According to Bloomberg the region also looks like a bright spot from an earnings standpoint. The next 12-month bottom-up earnings estimates for European equities just hit a 10-year high.
Sentiment is also improving off a low base. European institutional investors are becoming slightly less pessimistic.
Value investors are a dying breed, this creates an opportunity. During the speculative mania that we have witnessed value investors have struggled to stay afloat. Some capitulated and bought in to the speculation, others went out of business. Morningstar data indicates that only 5-10% of managed assets are value strategies. The last time value strategies were this out of favour it set up a five-year period of massive outperformance.
The declining number of value funds
Source: Morningstar, 31 December 2021
Being a value investor is inherently contrarian. The holding period for most institutional money managers sits well below one year. We are in an extreme minority. We are long-term, fundamental value investors willing to tolerate short-term relative pain in the pursuit of long-term returns.
Value investing is a dying art, and this creates the opportunity. Ignoring short termism and investor fads provides us with our edge.
We strongly believe that over the long term our sound process will deliver superior results. We believe that today is one of the best points in history to invest in a value strategy.
A value strategy will not outperform every week, every month, every quarter or even every year. But we believe that over multi-year periods value investing will triumph.

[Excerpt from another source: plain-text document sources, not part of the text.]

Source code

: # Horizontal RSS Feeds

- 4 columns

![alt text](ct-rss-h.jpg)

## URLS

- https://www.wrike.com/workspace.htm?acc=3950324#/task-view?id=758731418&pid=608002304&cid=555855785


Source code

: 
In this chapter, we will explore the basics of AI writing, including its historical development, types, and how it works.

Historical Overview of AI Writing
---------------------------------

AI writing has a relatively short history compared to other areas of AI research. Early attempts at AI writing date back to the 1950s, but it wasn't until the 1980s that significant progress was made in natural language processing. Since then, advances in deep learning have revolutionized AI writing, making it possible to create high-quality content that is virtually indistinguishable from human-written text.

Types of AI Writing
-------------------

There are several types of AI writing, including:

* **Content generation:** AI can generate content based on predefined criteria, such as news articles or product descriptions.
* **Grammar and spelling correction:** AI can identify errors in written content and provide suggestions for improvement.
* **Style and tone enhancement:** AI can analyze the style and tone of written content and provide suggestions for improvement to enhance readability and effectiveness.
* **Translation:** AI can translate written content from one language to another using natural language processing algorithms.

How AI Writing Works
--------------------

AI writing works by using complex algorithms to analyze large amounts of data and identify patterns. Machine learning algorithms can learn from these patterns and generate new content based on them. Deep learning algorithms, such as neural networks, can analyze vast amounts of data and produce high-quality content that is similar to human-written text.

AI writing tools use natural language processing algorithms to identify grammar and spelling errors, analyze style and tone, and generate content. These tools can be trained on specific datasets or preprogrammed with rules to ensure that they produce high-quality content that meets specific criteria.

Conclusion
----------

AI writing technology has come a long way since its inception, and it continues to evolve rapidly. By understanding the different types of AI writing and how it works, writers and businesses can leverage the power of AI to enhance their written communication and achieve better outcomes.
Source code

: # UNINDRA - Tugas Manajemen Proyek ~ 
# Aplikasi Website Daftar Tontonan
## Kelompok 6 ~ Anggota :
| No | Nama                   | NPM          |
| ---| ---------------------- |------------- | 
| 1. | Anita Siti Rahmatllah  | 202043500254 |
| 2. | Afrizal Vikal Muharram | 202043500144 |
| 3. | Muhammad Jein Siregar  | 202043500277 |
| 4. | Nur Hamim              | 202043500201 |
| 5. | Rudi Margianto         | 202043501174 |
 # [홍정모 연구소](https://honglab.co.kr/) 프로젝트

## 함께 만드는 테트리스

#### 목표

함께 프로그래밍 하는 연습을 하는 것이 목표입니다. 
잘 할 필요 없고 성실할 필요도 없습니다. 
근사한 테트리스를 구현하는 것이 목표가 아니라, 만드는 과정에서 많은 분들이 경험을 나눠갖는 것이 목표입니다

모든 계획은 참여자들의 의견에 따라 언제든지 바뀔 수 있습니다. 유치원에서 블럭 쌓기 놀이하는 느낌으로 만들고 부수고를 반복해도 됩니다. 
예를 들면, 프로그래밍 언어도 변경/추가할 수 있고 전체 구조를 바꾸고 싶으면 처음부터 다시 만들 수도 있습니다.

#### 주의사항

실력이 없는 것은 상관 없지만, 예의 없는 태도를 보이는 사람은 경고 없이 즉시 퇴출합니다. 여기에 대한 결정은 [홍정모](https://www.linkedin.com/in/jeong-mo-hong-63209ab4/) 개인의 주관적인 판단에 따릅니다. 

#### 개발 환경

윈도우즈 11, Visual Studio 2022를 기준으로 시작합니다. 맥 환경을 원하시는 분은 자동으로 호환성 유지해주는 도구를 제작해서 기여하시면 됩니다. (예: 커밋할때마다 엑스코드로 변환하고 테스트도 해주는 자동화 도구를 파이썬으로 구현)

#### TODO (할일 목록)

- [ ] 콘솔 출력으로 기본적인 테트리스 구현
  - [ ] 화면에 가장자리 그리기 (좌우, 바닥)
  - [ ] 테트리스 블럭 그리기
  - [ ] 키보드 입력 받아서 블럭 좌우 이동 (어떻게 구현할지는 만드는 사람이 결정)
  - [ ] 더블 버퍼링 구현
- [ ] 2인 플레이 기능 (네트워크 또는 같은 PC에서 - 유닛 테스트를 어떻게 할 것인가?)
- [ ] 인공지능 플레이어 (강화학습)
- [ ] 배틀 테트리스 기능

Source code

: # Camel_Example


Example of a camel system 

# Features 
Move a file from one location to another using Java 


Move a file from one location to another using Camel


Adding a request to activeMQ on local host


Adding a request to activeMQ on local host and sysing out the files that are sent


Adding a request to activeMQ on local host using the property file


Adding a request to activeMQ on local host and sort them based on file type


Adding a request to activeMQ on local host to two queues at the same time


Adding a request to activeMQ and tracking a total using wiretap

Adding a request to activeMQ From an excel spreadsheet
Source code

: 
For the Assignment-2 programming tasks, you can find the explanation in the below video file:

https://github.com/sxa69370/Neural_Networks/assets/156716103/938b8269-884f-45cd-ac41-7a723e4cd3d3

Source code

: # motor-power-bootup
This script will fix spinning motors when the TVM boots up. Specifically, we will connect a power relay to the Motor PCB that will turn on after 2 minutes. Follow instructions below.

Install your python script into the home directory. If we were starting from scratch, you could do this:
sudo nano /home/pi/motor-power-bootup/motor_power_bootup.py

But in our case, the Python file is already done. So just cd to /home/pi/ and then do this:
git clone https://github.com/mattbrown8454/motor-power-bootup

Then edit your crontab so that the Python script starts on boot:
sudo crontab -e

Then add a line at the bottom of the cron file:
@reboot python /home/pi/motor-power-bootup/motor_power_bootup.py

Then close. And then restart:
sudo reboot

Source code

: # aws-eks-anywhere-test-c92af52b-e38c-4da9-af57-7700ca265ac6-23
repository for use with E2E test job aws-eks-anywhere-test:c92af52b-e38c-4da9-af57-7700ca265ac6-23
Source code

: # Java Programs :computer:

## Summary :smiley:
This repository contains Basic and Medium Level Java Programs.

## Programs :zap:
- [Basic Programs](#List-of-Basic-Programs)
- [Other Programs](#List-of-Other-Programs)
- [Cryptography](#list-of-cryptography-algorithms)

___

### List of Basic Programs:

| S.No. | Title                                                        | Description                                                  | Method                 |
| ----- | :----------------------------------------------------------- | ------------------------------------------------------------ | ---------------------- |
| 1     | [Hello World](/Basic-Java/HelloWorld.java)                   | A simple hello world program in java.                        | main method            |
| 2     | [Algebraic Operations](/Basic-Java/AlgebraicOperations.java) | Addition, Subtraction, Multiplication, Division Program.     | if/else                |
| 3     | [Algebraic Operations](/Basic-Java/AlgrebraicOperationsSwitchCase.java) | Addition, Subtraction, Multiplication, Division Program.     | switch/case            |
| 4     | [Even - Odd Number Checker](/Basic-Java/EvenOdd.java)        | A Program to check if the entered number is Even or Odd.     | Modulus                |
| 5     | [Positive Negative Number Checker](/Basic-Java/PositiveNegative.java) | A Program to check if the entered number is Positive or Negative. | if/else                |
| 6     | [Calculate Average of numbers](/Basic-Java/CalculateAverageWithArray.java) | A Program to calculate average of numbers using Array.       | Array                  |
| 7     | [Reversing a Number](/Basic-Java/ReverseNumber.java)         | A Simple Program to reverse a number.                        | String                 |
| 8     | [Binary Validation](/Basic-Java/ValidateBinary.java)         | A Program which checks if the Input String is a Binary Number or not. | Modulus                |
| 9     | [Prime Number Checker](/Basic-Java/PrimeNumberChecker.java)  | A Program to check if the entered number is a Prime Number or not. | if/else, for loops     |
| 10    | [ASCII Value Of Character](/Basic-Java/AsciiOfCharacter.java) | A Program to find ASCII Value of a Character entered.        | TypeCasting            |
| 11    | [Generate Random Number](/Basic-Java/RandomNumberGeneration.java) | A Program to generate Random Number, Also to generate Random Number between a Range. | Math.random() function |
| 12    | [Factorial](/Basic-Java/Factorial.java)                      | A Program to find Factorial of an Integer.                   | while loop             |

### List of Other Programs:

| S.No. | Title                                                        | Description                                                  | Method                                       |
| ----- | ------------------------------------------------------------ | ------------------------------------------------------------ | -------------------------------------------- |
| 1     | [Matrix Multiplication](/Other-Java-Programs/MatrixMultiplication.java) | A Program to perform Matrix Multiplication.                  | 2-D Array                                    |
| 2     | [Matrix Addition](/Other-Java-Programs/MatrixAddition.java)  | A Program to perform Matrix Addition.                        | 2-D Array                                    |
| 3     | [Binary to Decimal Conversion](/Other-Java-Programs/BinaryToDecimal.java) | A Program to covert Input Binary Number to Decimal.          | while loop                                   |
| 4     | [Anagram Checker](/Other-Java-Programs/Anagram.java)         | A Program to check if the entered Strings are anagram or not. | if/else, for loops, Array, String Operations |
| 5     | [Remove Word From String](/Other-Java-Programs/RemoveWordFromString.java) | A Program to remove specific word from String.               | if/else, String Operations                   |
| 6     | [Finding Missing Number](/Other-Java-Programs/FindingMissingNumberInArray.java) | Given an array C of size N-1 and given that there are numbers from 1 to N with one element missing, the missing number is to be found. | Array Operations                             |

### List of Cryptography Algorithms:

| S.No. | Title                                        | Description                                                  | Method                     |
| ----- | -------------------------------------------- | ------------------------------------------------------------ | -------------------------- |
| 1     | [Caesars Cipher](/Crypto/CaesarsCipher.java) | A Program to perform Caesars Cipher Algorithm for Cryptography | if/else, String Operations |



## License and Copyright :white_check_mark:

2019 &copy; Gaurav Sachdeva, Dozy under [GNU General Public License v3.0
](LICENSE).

1. In their 2001 paper, Chan et. al. looked at growth rates across US firms over years and found that while some firms have grown at high rates historically, they are relatively rare instances. There is no persistence in long-term earnings growth beyond chance.
2. Bear flattening is when short-term interest rates rise faster than long-term interest rates. Bear steepening is when long-term interest rates rise faster than short-term interest rates.